Rewrite every line of the listing below as a numbered list, omitting any blank lines.

━━━━━ DATA RECORDS ━━━━━

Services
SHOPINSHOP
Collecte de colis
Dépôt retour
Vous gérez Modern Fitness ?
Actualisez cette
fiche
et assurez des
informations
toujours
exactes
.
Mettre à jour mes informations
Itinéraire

━━━━━

ANSWER TO THE EXERCISE
1. Services
2. SHOPINSHOP
3. Collecte de colis
4. Dépôt retour
5. Vous gérez Modern Fitness ?
6. Actualisez cette
7. fiche
8. et assurez des
9. informations
10. toujours
11. exactes
12. .
13. Mettre à jour mes informations
14. Itinéraire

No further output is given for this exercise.